House Speaker Bryce Edgmon said he hopes the Legislature can reach a compromise on a long-term budget plan.

“We realize that we need to work with the Senate,” he said. “We need to work with the governor. And we’re willing to sit down and negotiate and to talk about what it takes to not only get a budget done for the upcoming year, but to put a package together that keeps essential services in plan and allows for our economy to once again stabilize.”

Last year, members of the House majority that Edgmon leads said an income tax is a necessary part of a budget plan. This time around, the Dillingham Democrat isn’t making a tax a precondition for a deal.

“We intend to go forward in a manner that allows us to work with everyone and to try to come up with a reasonable solution to a problem that’s pretty large,” he said.

Edgmon said the House plans to pass a school funding bill early in the session, separately from the rest of the budget.
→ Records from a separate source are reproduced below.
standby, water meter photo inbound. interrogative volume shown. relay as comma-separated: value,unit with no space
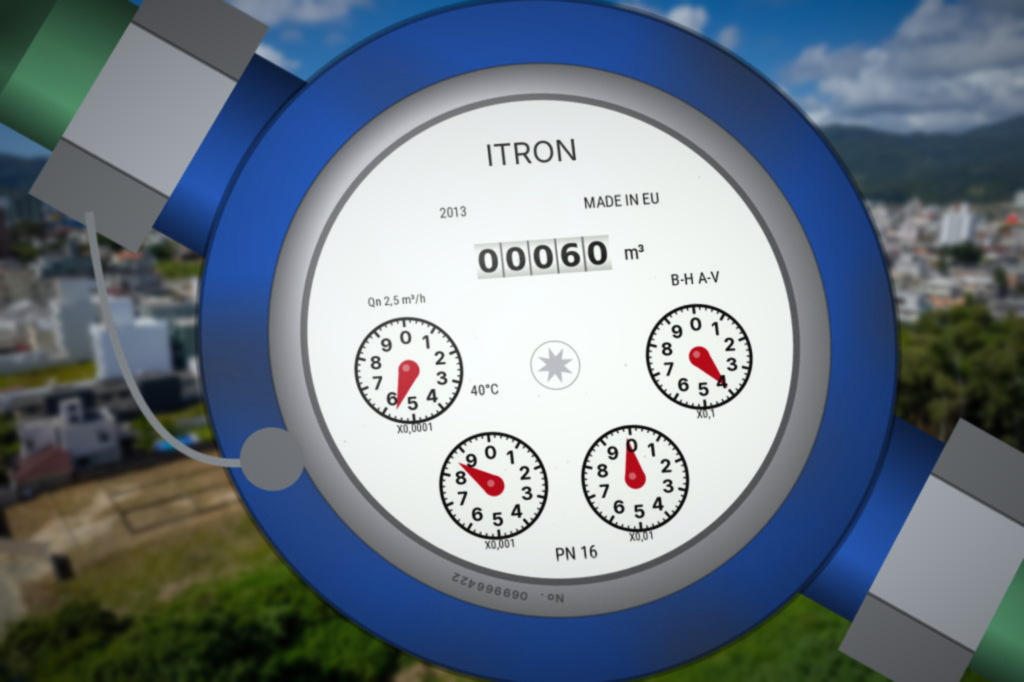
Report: 60.3985,m³
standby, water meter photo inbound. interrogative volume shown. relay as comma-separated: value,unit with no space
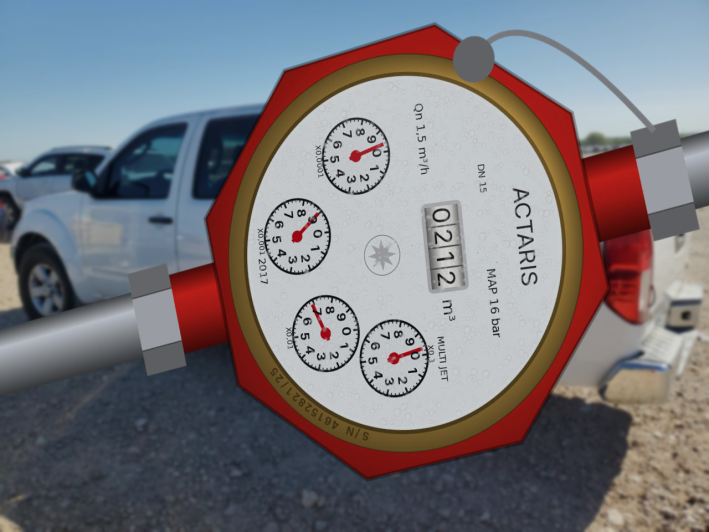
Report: 211.9689,m³
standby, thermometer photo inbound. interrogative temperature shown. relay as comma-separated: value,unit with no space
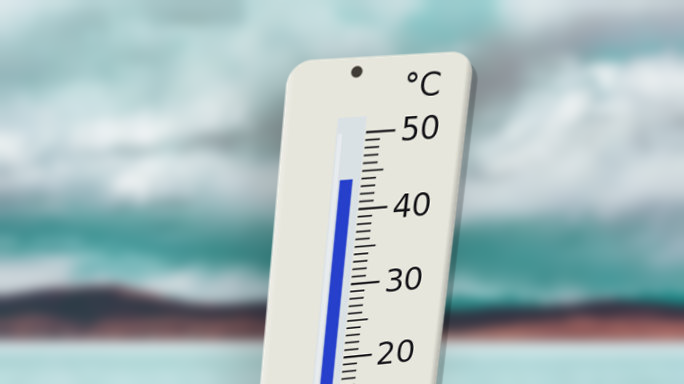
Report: 44,°C
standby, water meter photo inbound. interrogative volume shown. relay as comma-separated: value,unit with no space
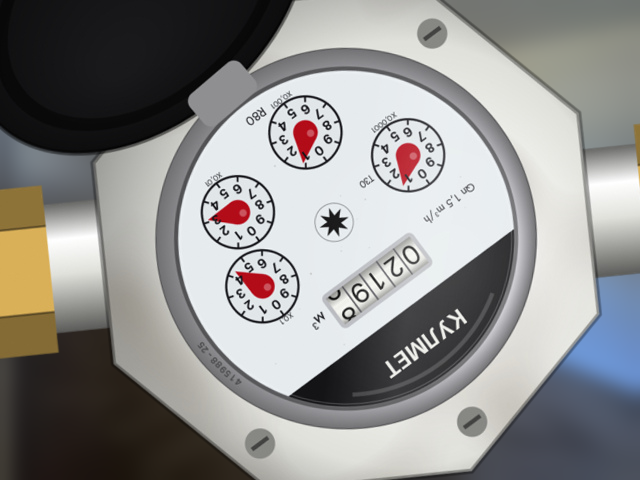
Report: 2198.4311,m³
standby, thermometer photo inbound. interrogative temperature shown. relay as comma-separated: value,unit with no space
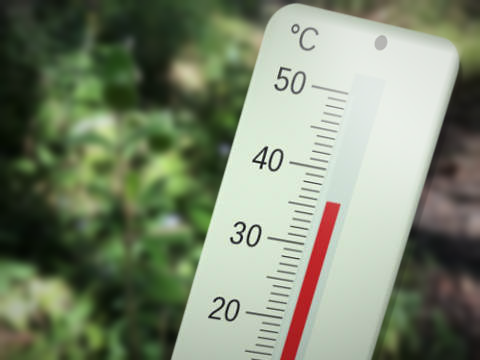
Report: 36,°C
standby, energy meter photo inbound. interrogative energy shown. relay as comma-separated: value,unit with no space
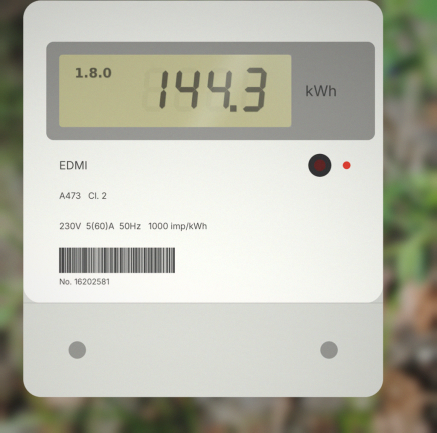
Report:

He also said bills restructuring the Alaska Marine Highway System and updating the Legislature’s sexual and other workplace harassment policies are also on the agenda for the session.

And the speaker said the Legislature will keep a close eye on federal plans to develop oil, gas and the state’s other resources.

“Alaska’s resource development state and the fact that we may have more prospects for oil and gas exploration, as well as opportunities, both onshore and offshore is something that we need to take a close, hard look at,” he said. “And our caucus is committed to being a good business partner, certainly, with the industry.”

House minority leader Charisse Millett, an Anchorage Republican, said her caucus’s priorities include cutting the budget and putting a limit on state spending in the future. She said House Republicans will oppose new taxes.

Millett said the Trump administration’s policies also will help.

“We’re in an environment now with an administration that’s really going to help Alaska open up our resources, which is going to be a great boom for the state of Alaska and great opportunity, so I’m super optimistic about session,” she said. “I think there’s going to be a lot of great things done this session.”

Millett is a member of the Legislative Council subcommittee reviewing the harassment policy. She’s circulated a draft policy among both lawmakers and employees who work for the Legislature.

“And I want it to be something that the Legislature can be proud of, that protects our employees and creates a safe environment where people can be productive and want to come to work,” she said.

Millett also supports passing a school budget early. And she hopes the Legislature gets its work done in the 90-day session set by state law. She said that can happen if the House majority gives up on an income tax.

“That means we could possibly get the budget done early, if we’re focusing on the budget as a standalone, and it’s not tied to anything else, or, you know, ‘We won’t do the budget until you do X, Y and Z,’” she said. “I don’t see that happening this year.”

The House Finance Committee will start work on the budget on Thursday.